··· Input for this task ···

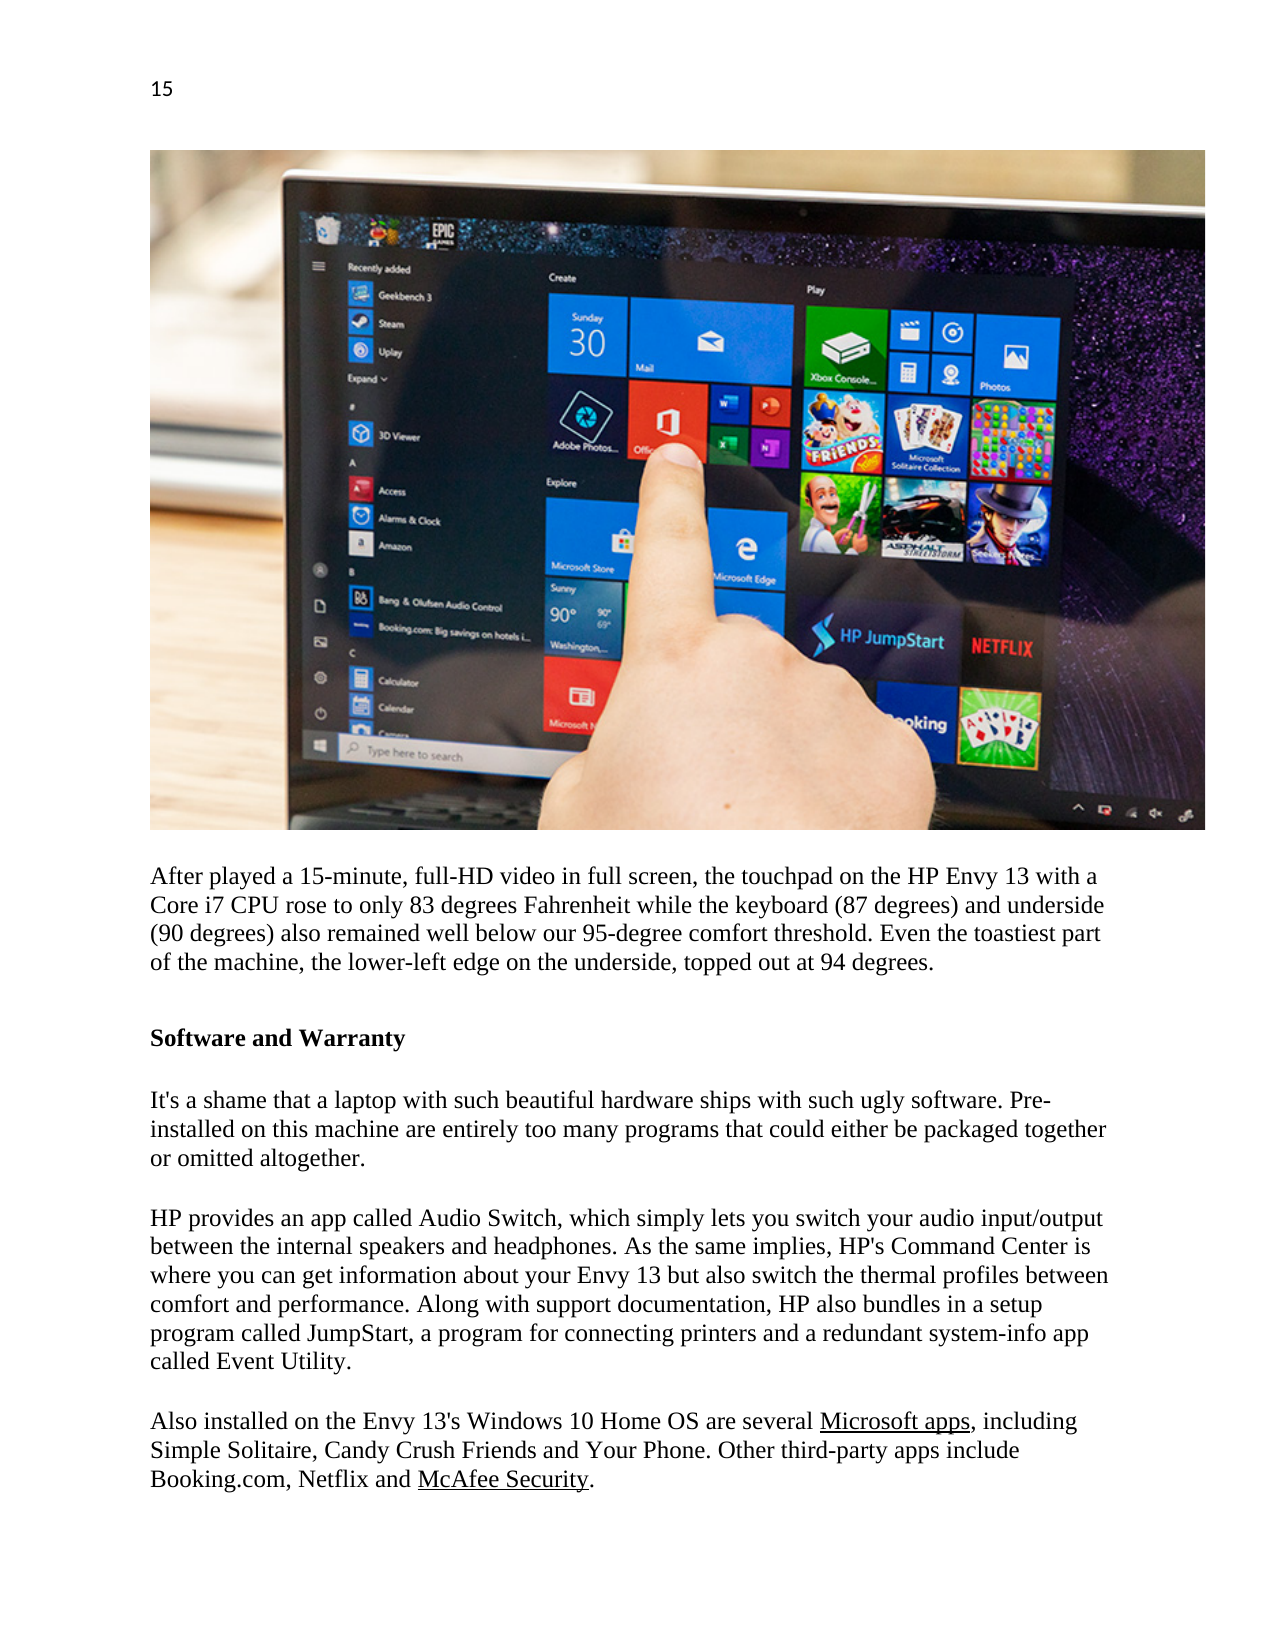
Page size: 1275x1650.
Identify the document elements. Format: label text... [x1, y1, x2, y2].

text HP provides an app called Audio Switch, which simply lets you switch your audio input/output between the internal speakers and headphones. As the same implies, HP's Command Center is where you can get information about your Envy 13 but also switch the thermal profiles between comfort and performance. Along with support documentation, HP also bundles in a setup program called JumpStart, a program for connecting printers and a redundant system-info app called Event Utility. [150, 1203, 1125, 1375]
picture [150, 150, 1206, 830]
text It's a shame that a laptop with such beautiful hardware ships with such ugly software. Pre-installed on this machine are entirely too many programs that could either be packaged together or omitted altogether. [150, 1085, 1125, 1171]
text After played a 15-minute, full-HD video in full screen, the touchpad on the HP Envy 13 with a Core i7 CPU rose to only 83 degrees Fahrenheit while the keyboard (87 degrees) and underside (90 degrees) also remained well below our 95-degree comfort threshold. Even the toastiest part of the machine, the lower-left edge on the underside, topped out at 94 degrees. [150, 861, 1125, 976]
subtitle Software and Warranty [150, 1023, 1125, 1052]
text Also installed on the Envy 13's Windows 10 Home OS are several Microsoft apps, including Simple Solitaire, Candy Crush Friends and Your Phone. Other third-party apps include Booking.com, Netflix and McAfee Security. [150, 1406, 1125, 1493]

···

**Assignment:** Make an exact copy of every record, pictures excluded.

**Expected answer:**
Page size: 1275x1650.
Identify the document elements. Format: label text... [x1, y1, x2, y2].

text HP provides an app called Audio Switch, which simply lets you switch your audio input/output between the internal speakers and headphones. As the same implies, HP's Command Center is where you can get information about your Envy 13 but also switch the thermal profiles between comfort and performance. Along with support documentation, HP also bundles in a setup program called JumpStart, a program for connecting printers and a redundant system-info app called Event Utility. [150, 1203, 1125, 1375]
picture [150, 150, 1206, 830]
text It's a shame that a laptop with such beautiful hardware ships with such ugly software. Pre-installed on this machine are entirely too many programs that could either be packaged together or omitted altogether. [150, 1085, 1125, 1171]
text After played a 15-minute, full-HD video in full screen, the touchpad on the HP Envy 13 with a Core i7 CPU rose to only 83 degrees Fahrenheit while the keyboard (87 degrees) and underside (90 degrees) also remained well below our 95-degree comfort threshold. Even the toastiest part of the machine, the lower-left edge on the underside, topped out at 94 degrees. [150, 861, 1125, 976]
subtitle Software and Warranty [150, 1023, 1125, 1052]
text Also installed on the Envy 13's Windows 10 Home OS are several Microsoft apps, including Simple Solitaire, Candy Crush Friends and Your Phone. Other third-party apps include Booking.com, Netflix and McAfee Security. [150, 1406, 1125, 1493]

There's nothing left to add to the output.